### WHAT THE TASK REQUIRES
Below are records; the lines starting at the one with "l’Allemagne, a été" and ending at the one with "artriti reumatoidi;" must be reproduced exactly, both included. Pictures must not appear.

[[ RECORDED DATA open ]]

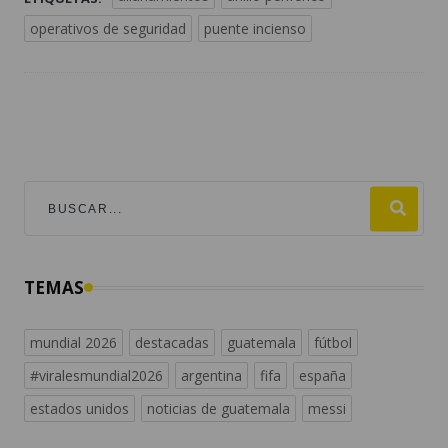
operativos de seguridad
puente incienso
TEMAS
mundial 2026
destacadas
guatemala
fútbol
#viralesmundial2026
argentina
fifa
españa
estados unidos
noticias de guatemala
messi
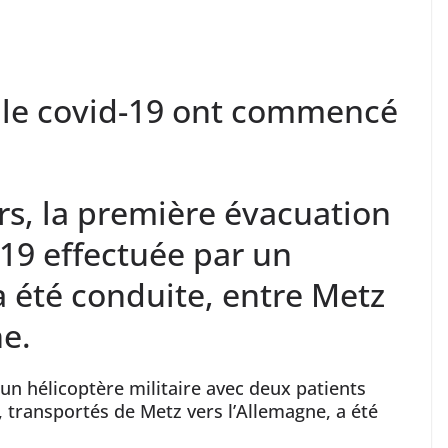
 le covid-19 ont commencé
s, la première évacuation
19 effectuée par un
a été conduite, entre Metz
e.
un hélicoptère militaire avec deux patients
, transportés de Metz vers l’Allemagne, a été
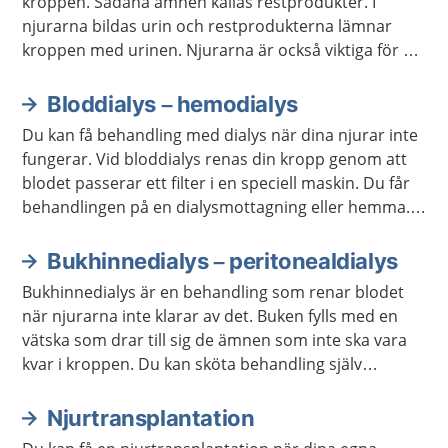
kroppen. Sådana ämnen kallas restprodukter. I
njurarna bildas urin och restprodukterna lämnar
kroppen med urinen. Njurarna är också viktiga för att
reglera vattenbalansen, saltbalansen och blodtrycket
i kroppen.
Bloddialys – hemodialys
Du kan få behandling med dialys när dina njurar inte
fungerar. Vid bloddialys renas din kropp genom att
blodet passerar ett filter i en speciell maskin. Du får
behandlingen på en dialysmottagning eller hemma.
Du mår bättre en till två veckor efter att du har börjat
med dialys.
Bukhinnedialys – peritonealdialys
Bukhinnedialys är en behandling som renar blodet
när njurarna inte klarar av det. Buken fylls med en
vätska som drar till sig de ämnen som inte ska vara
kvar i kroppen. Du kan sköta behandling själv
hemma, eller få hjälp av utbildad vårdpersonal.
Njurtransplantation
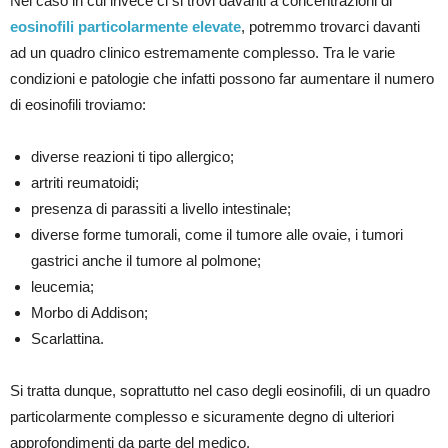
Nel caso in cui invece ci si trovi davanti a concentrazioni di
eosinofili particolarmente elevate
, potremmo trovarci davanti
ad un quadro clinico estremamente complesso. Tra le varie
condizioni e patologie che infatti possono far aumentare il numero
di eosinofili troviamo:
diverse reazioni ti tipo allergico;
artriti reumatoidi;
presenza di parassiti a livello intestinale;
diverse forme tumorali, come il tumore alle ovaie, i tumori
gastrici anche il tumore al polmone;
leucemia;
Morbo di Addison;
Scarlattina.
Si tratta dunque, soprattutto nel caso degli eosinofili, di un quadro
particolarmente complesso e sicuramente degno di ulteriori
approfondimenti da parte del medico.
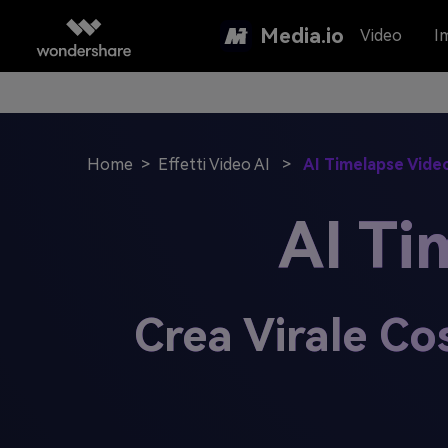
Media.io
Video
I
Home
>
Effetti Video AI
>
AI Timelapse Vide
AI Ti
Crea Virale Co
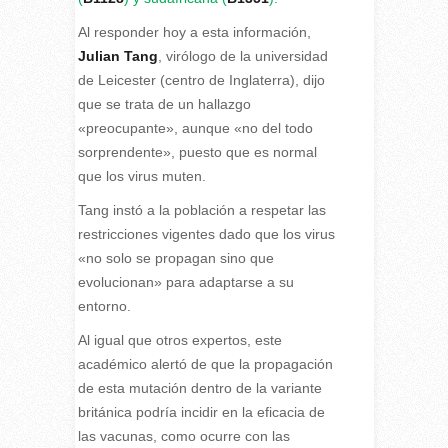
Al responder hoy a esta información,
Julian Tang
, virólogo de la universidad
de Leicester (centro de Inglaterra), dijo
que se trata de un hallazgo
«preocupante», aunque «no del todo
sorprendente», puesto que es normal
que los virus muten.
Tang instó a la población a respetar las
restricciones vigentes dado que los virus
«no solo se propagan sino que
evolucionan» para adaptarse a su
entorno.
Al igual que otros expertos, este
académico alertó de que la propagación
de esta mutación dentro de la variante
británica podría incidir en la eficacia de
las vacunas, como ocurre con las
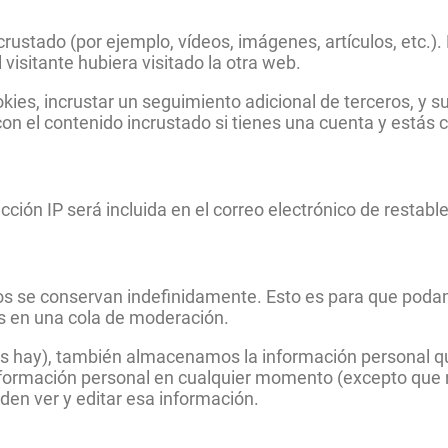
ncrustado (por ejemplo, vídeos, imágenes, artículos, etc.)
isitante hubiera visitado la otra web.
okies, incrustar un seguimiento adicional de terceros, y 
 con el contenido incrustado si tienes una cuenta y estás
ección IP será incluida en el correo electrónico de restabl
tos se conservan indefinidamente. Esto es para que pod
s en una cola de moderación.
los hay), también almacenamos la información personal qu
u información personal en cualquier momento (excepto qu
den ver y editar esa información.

[[ RECORDED DATA closed ]]

### ANSWER SECTION
, transportés de Metz vers l’Allemagne, a été
kroppen. Sådana ämnen kallas restprodukter. I
njurarna bildas urin och restprodukterna lämnar
kroppen med urinen. Njurarna är också viktiga för att
reglera vattenbalansen, saltbalansen och blodtrycket
i kroppen.
Bloddialys – hemodialys
Du kan få behandling med dialys när dina njurar inte
fungerar. Vid bloddialys renas din kropp genom att
blodet passerar ett filter i en speciell maskin. Du får
behandlingen på en dialysmottagning eller hemma.
Du mår bättre en till två veckor efter att du har börjat
med dialys.
Bukhinnedialys – peritonealdialys
Bukhinnedialys är en behandling som renar blodet
när njurarna inte klarar av det. Buken fylls med en
vätska som drar till sig de ämnen som inte ska vara
kvar i kroppen. Du kan sköta behandling själv
hemma, eller få hjälp av utbildad vårdpersonal.
Njurtransplantation
Nel caso in cui invece ci si trovi davanti a concentrazioni di
eosinofili particolarmente elevate
, potremmo trovarci davanti
ad un quadro clinico estremamente complesso. Tra le varie
condizioni e patologie che infatti possono far aumentare il numero
di eosinofili troviamo:
diverse reazioni ti tipo allergico;
artriti reumatoidi;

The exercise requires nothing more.